EXERCISE:
Take the entries below and reproduce exactly the portion that begins at the line containing "مصر، على أرضية ملعب" and ends at the line containing "produttori di acque", keeping both ends, dropping pictures, and adding nothing else.

[Extracted page text data]
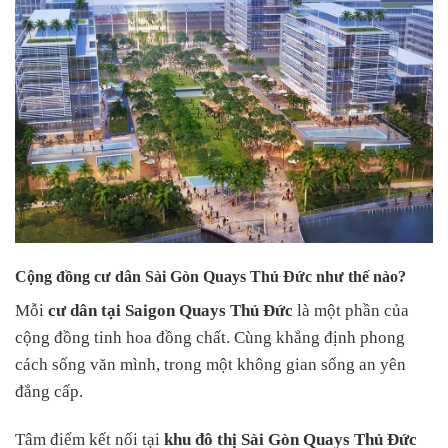
Cộng đồng cư dân Sài Gòn Quays Thủ Đức như thế nào?
Mỗi
cư dân tại Saigon Quays Thủ Đức
là một phần của
cộng đồng tinh hoa đồng chất. Cùng khẳng định phong
cách sống văn mình, trong một không gian sống an yên
đẳng cấp.
Tâm điểm kết nối tại
khu đô thị Sài Gòn Quays Thủ Đức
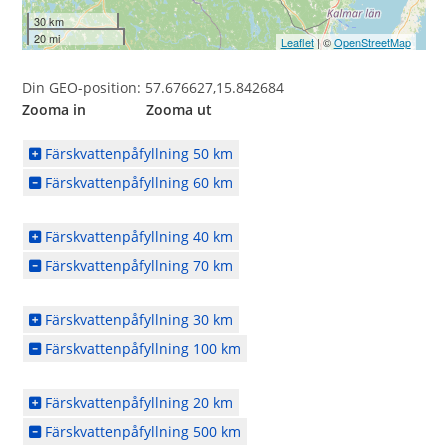
30 km
20 mi
Leaflet
| ©
OpenStreetMap
Din GEO-position: 57.676627,15.842684
Zooma in Zooma ut
Färskvattenpåfyllning 50 km
Färskvattenpåfyllning 60 km
Färskvattenpåfyllning 40 km
Färskvattenpåfyllning 70 km
Färskvattenpåfyllning 30 km
Färskvattenpåfyllning 100 km
Färskvattenpåfyllning 20 km
Färskvattenpåfyllning 500 km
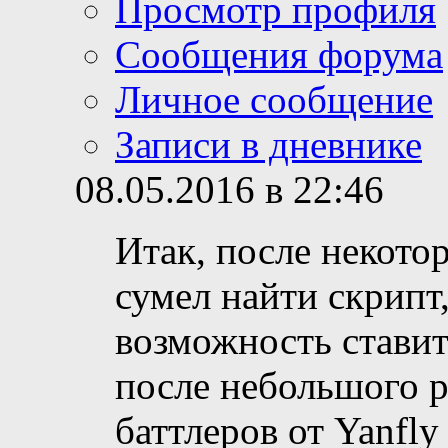
Просмотр профиля
Сообщения форума
Личное сообщение
Записи в дневнике
08.05.2016 в 22:46
Итак, после некотор
сумел найти скрипт
возможность ставит
после небольшого р
баттлеров от Yanfly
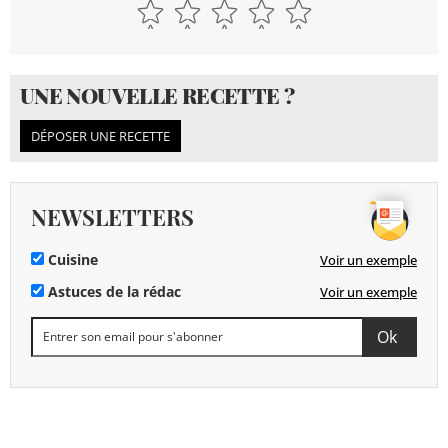
UNE NOUVELLE RECETTE ?
DÉPOSER UNE RECETTE
NEWSLETTERS
Cuisine
Voir un exemple
Astuces de la rédac
Voir un exemple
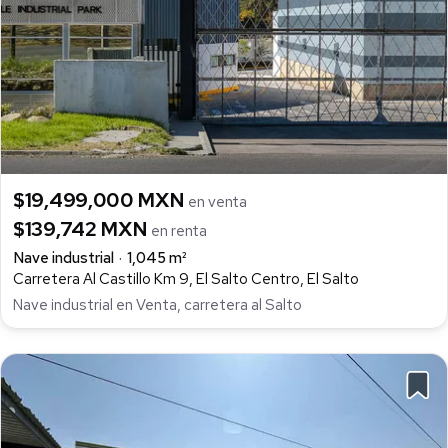
$19,499,000 MXN
en venta
$139,742 MXN
en renta
Nave industrial
1,045 m²
Carretera Al Castillo Km 9, El Salto Centro, El Salto
Nave industrial en Venta, carretera al Salto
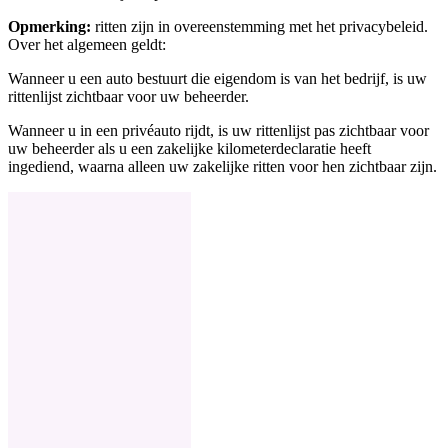
Opmerking:
ritten zijn in overeenstemming met het privacybeleid.
Over het algemeen geldt:
Wanneer u een auto bestuurt die eigendom is van het bedrijf, is uw
rittenlijst zichtbaar voor uw beheerder.
Wanneer u in een privéauto rijdt, is uw rittenlijst pas zichtbaar voor
uw beheerder als u een zakelijke kilometerdeclaratie heeft
ingediend, waarna alleen uw zakelijke ritten voor hen zichtbaar zijn.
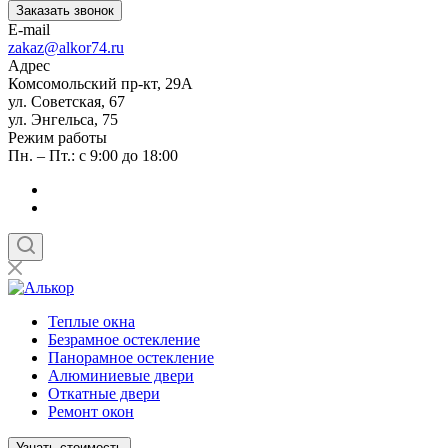
Заказать звонок
E-mail
zakaz@alkor74.ru
Адрес
Комсомольский пр-кт, 29А
ул. Советская, 67
ул. Энгельса, 75
Режим работы
Пн. – Пт.: с 9:00 до 18:00
Теплые окна
Безрамное остекление
Панорамное остекление
Алюминиевые двери
Откатные двери
Ремонт окон
Узнать стоимость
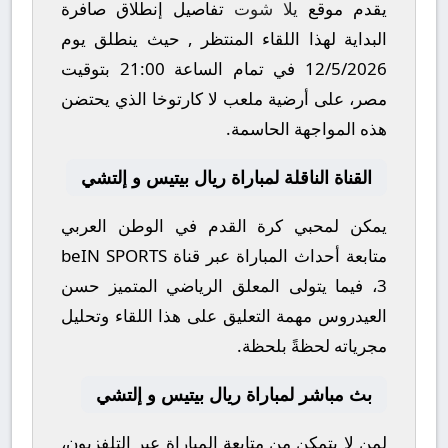
يقدم موقع
يلا شوت
تفاصيل إنطلاق صافرة
البداية لهذا اللقاء المنتظر , حيث ينطلق يوم
12/5/2026
في تمام الساعة
21:00
بتوقيت
مصر، على أرضية ملعب
لا كارتوخا
الذي يحتضن
هذه المواجهة الحاسمة.
القناة الناقلة لمباراة ريال بيتيس و إلتشي
يمكن لمحبي كرة القدم في الوطن العربي
متابعة أحداث المباراة عبر قناة
beIN SPORTS
3
، فيما يتولى المعلق الرياضي المتميز
حسن
العيدروس
مهمة التعليق على هذا اللقاء وتحليل
مجرياته لحظةً بلحظة.
بث مباشر لمباراة ريال بيتيس و إلتشي
لمن لا يتمكن من متابعة المباراة عبر التلفزيون،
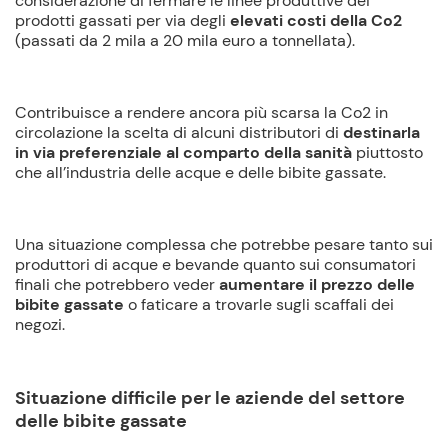
considerazione di fermare le linee produttive dei
prodotti gassati per via degli
elevati
costi della Co2
(passati da 2 mila a 20 mila euro a tonnellata).
Contribuisce a rendere ancora più scarsa la Co2 in
circolazione la scelta di alcuni distributori di
destinarla
in via preferenziale al comparto della sanità
piuttosto
che all’industria delle acque e delle bibite gassate.
Una situazione complessa che potrebbe pesare tanto sui
produttori di acque e bevande quanto sui consumatori
finali che potrebbero veder
aumentare il prezzo delle
b
ibite gassate
o faticare a trovarle sugli scaffali dei
negozi.
Situazione difficile per le aziende del settore
delle bibite gassate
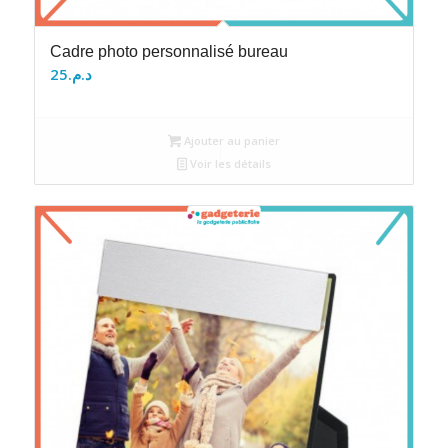
Cadre photo personnalisé bureau
25
د.م.
Ajouter au panier
Voir les détails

EXERCISE OUTPUT:
مصر، على أرضية ملعب
لا كارتوخا
الذي يحتضن
هذه المواجهة الحاسمة.
القناة الناقلة لمباراة ريال بيتيس و إلتشي
يمكن لمحبي كرة القدم في الوطن العربي
متابعة أحداث المباراة عبر قناة
beIN SPORTS
3
، فيما يتولى المعلق الرياضي المتميز
حسن
العيدروس
مهمة التعليق على هذا اللقاء وتحليل
مجرياته لحظةً بلحظة.
بث مباشر لمباراة ريال بيتيس و إلتشي
لمن لا يتمكن من متابعة المباراة عبر التلفزيون،
considerazione di fermare le linee produttive dei
prodotti gassati per via degli
elevati
costi della Co2
(passati da 2 mila a 20 mila euro a tonnellata).
Contribuisce a rendere ancora più scarsa la Co2 in
circolazione la scelta di alcuni distributori di
destinarla
in via preferenziale al comparto della sanità
piuttosto
che all’industria delle acque e delle bibite gassate.
Una situazione complessa che potrebbe pesare tanto sui
produttori di acque e bevande quanto sui consumatori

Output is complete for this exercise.